Task to carry out — Reproduce, exactly and in full, only the lines below from the one containing "de haber realizado" through the one containing "pasaporte de los".

Data excerpts —
..........

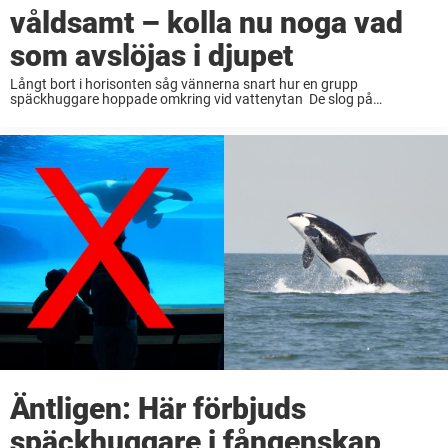
våldsamt – kolla nu noga vad
som avslöjas i djupet
Långt bort i horisonten såg vännerna snart hur en grupp
späckhuggare hoppade omkring vid vattenytan De slog på
filmkameran och förevigade den oslagbara synen – men de var inte
alls förberedda på vad som skulle ...
Äntligen: Här förbjuds
späckhuggare i fångenskap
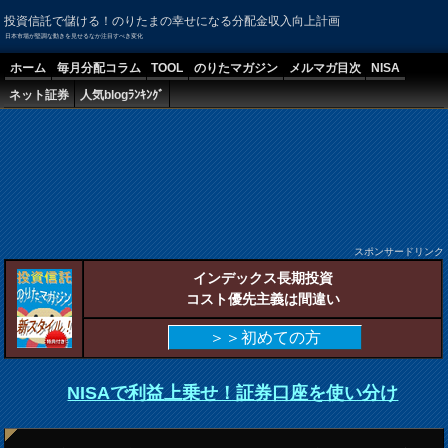
投資信託で儲ける！のりたまの幸せになる分配金収入向上計画
日本市場が堅調な動きを見せるなか注目すべき変化
ホーム
毎月分配コラム
TOOL
のりたマガジン
メルマガ目次
NISA
ネット証券
人気blogﾗﾝｷﾝｸﾞ
スポンサードリンク
インデックス長期投資
コスト優先主義は間違い
＞＞初めての方
NISAで利益上乗せ！証券口座を使い分け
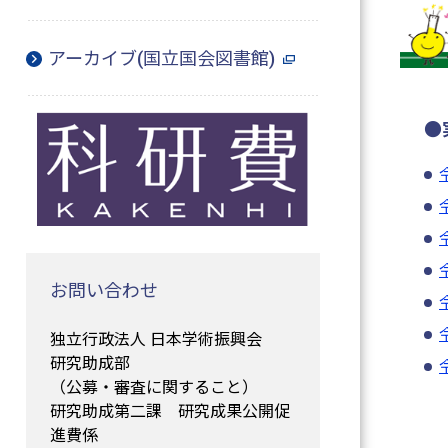
アーカイブ(国立国会図書館)
●
お問い合わせ
独立行政法人 日本学術振興会
研究助成部
（公募・審査に関すること）
研究助成第二課 研究成果公開促
進費係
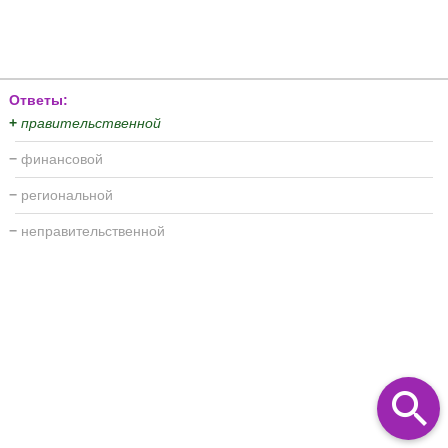
Ответы:
+
правительственной
−
финансовой
−
региональной
−
неправительственной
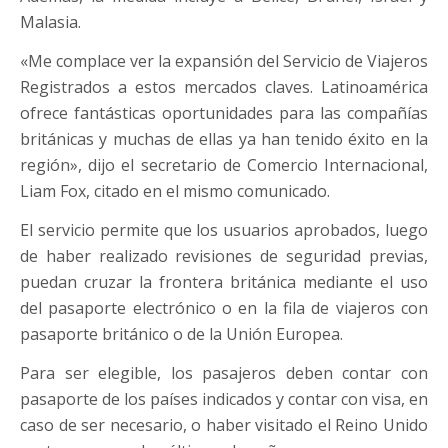
Malasia.
«Me complace ver la expansión del Servicio de Viajeros
Registrados a estos mercados claves. Latinoamérica
ofrece fantásticas oportunidades para las compañías
británicas y muchas de ellas ya han tenido éxito en la
región», dijo el secretario de Comercio Internacional,
Liam Fox, citado en el mismo comunicado.
El servicio permite que los usuarios aprobados, luego
de haber realizado revisiones de seguridad previas,
puedan cruzar la frontera británica mediante el uso
del pasaporte electrónico o en la fila de viajeros con
pasaporte británico o de la Unión Europea.
Para ser elegible, los pasajeros deben contar con
pasaporte de los países indicados y contar con visa, en
caso de ser necesario, o haber visitado el Reino Unido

..........

Task answer —
de haber realizado revisiones de seguridad previas,
puedan cruzar la frontera británica mediante el uso
del pasaporte electrónico o en la fila de viajeros con
pasaporte británico o de la Unión Europea.
Para ser elegible, los pasajeros deben contar con
pasaporte de los países indicados y contar con visa, en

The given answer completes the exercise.